Downloading a wiki for offline use

, 3 min, 402 words

Tags: mount-erie-fire hacking-around

Some background: Mount Erie Fire Department (MEFD) has an awesome handbook in mediawiki, which contains SOPs, information on equipment we carry, and other very useful information. Sometimes one might want to reference the handbook without a robust internet connection (I'm looking at you, Bowman Bay). So my goal was to come up with a way to reference a snapshot of the handbook offline.

The standard download format for full wikis in the mediawiki ecosystem is a ZIM file (.zim). You can read all about what's in a zim file and how to manipulate them on the OpenZIM wiki.

After a great deal of unproductive hacking around with manually scraping the and using pyzim to generate zim files (I still think that ought to be possible, but I don't recommend it as a solution), I settled on mwoffliner to generate a zim file for the MEFD wiki. Read all about it in its GitHub repository. You can install mwoffliner globally by running npm i -g mwoffliner on a system with npm set up.

Script to download is here. If you want the zim file without the hassle of setting up mwoffliner, you can download it at http://wxyzeph.com/mefd-latest.zim (I didn't want to version control it, and this was easier than figuring out a real solution.)
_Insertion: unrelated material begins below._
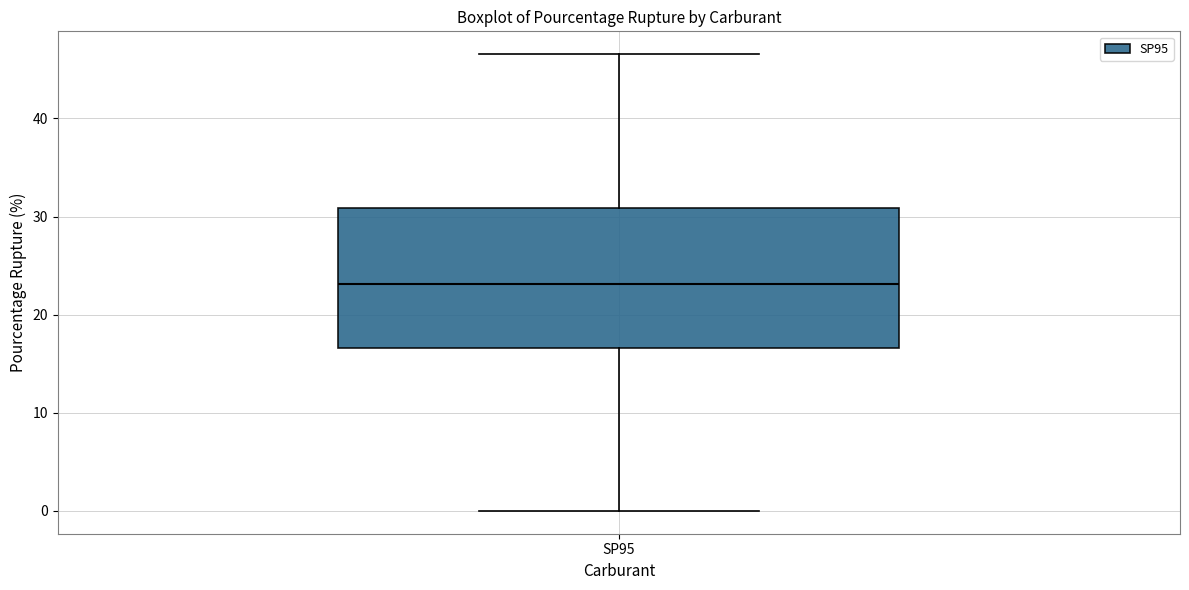

Transcribe this box plot: give where the median line is, the range the box spans, and where the two whiskers end, as read against the y-axis. The values are not printed on the chart, so give them approximately, as read against the axis.

median 23, box 17 to 31, whiskers 0 to 47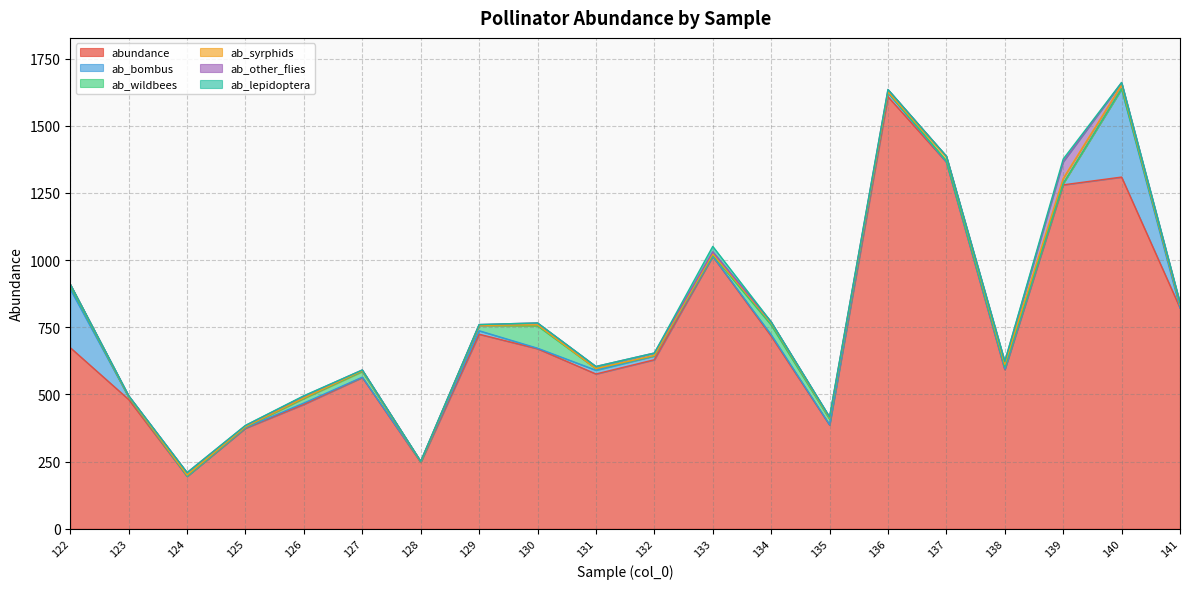

What is the value of the ab_wildbees point at the 19th from the left?

1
If you notice that version is a bit out of date, ping me and I can update it.

Outstanding issues:

  • While this works okay for desktop use and on iPhones, the Android Kiwix app seems to have difficulty with accessing PDFs. From what I can tell, it's standard practice on Android to open PDFs in an external app, but I'm not sure why it fails and gives a warning about possibly using mobile data to download the file, when it's all right there in the .zim!
  • I'm still a bit puzzled by how small the zim file is. As of right now, it's just over 8 MB, while a subset of our PDF documents adds up to easily 7.5 MB. It does seem like most of the info is in the zim, since I can access things in airplane mode on my phone, including pages and documents I've never viewed before (and thus which I suspect are not somehow cached). But how is it so small?